> _Task prompt_
All entries are to be copied verbatim, while the pictures stay out.

> _Supplied information_

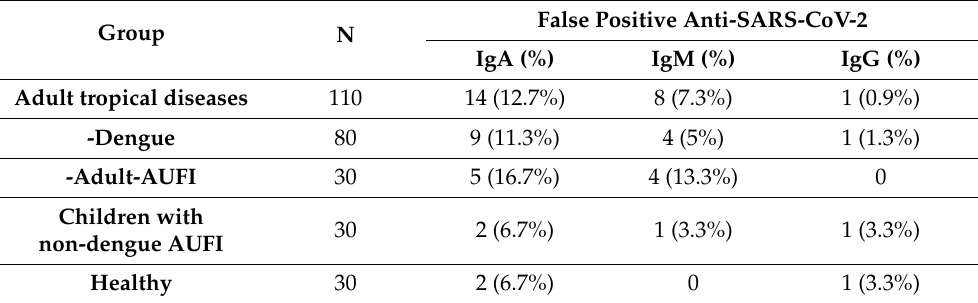
Figure 2. Anti-SARS-CoV-2 ELISA result distribution in each group. Analysis of anti-SARS-CoV-2 ELISA of IgA ( A ), IgM ( B ), and IgG ( C ) in serum samples from COVID-19, dengue, adults, and children patients with acute undifferentiated febrile illness (AUFI) and healthy persons. ns, non- significant; *, p < 0.05; ****, p < 0.0001.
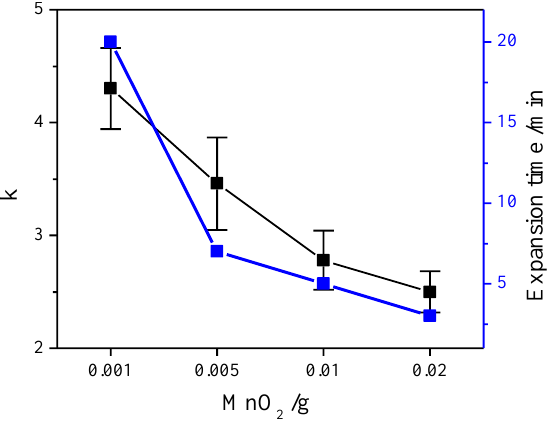
Figure 1. Effect of manganese dioxide on expansion rate and expansion time.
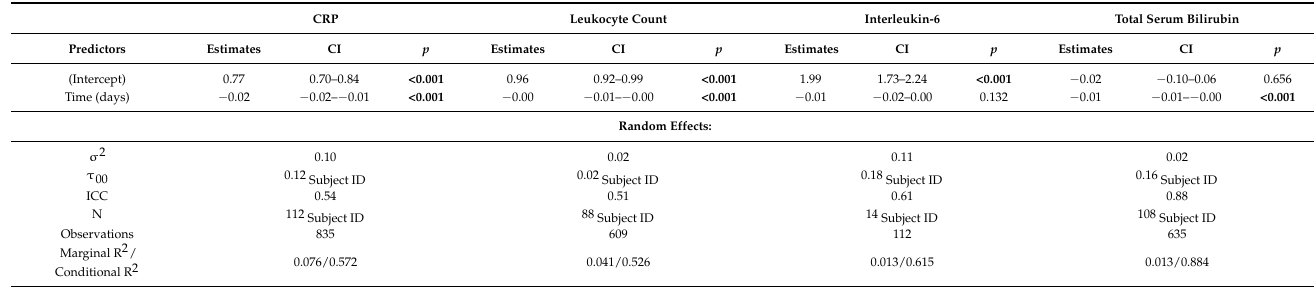
Table 4. Parameters of the generalized linear mixed models used in Figure 4.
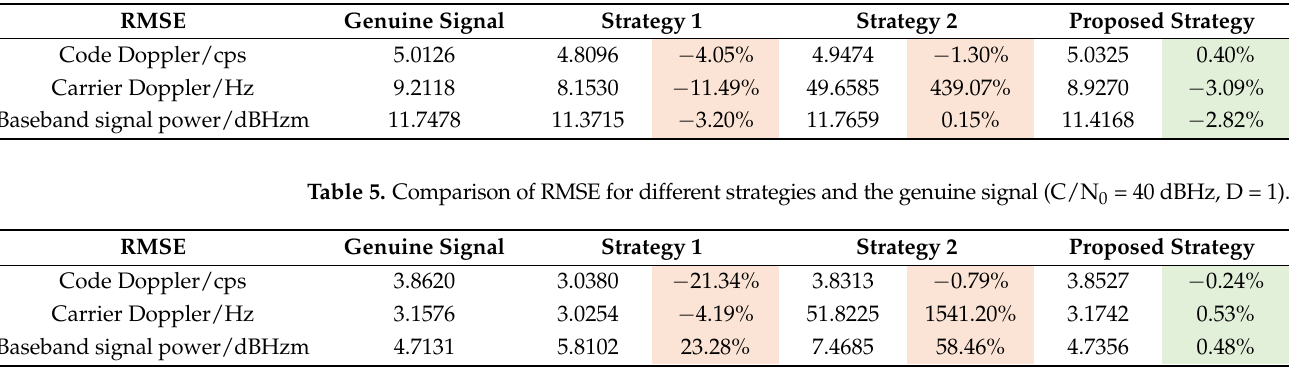
Table 4. Comparison of RMSE for different strategies and the genuine signal (C/N 0 = 30 dBHz, D = 1).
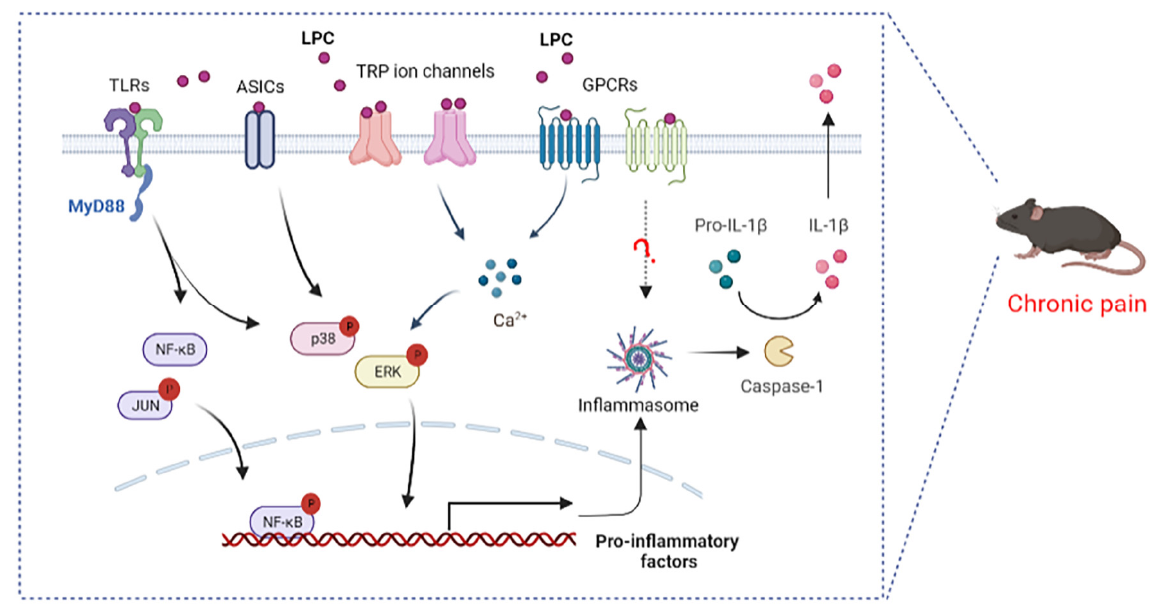
Figure 4. Proposed signaling pathways by which LPC mediates pain. LPC, lysophosphatidylcholine; TLRs, Toll-like receptors; GPCRs, G protein–coupled receptors; ASICs, acid-sensing ion channels; TRP, transient receptor potential; MyD88, myeloid differentiation factor; NF- κ B, nuclear factor kappa-B; ERK, extracellular-signal-regulated kinase; Caspase-1, cysteinyl aspartate specific proteinase-1; IL-1 β , interleukin-1 beta.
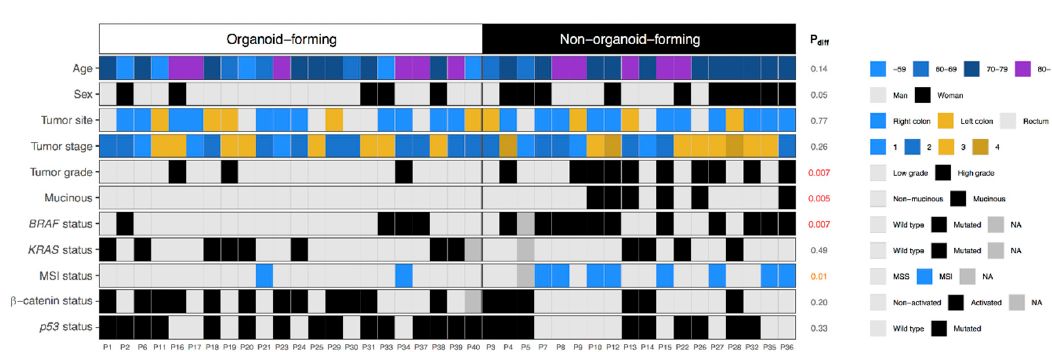
Figure 2. Establishment of organoid cultures in relation to the clinicopathological characteristics of their matching primary tumors. Comparison of the molecular background of organoid-forming tumors and non-organoid-forming tumors. and non-organoid-forming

> _Problem solution_
Figure 2. Anti-SARS-CoV-2 ELISA result distribution in each group. Analysis of anti-SARS-CoV-2 ELISA of IgA ( A ), IgM ( B ), and IgG ( C ) in serum samples from COVID-19, dengue, adults, and children patients with acute undifferentiated febrile illness (AUFI) and healthy persons. ns, non- significant; *, p < 0.05; ****, p < 0.0001.
Figure 1. Effect of manganese dioxide on expansion rate and expansion time.
Table 4. Parameters of the generalized linear mixed models used in Figure 4.
Table 4. Comparison of RMSE for different strategies and the genuine signal (C/N 0 = 30 dBHz, D = 1).
Figure 4. Proposed signaling pathways by which LPC mediates pain. LPC, lysophosphatidylcholine; TLRs, Toll-like receptors; GPCRs, G protein–coupled receptors; ASICs, acid-sensing ion channels; TRP, transient receptor potential; MyD88, myeloid differentiation factor; NF- κ B, nuclear factor kappa-B; ERK, extracellular-signal-regulated kinase; Caspase-1, cysteinyl aspartate specific proteinase-1; IL-1 β , interleukin-1 beta.
Figure 2. Establishment of organoid cultures in relation to the clinicopathological characteristics of their matching primary tumors. Comparison of the molecular background of organoid-forming tumors and non-organoid-forming tumors. and non-organoid-forming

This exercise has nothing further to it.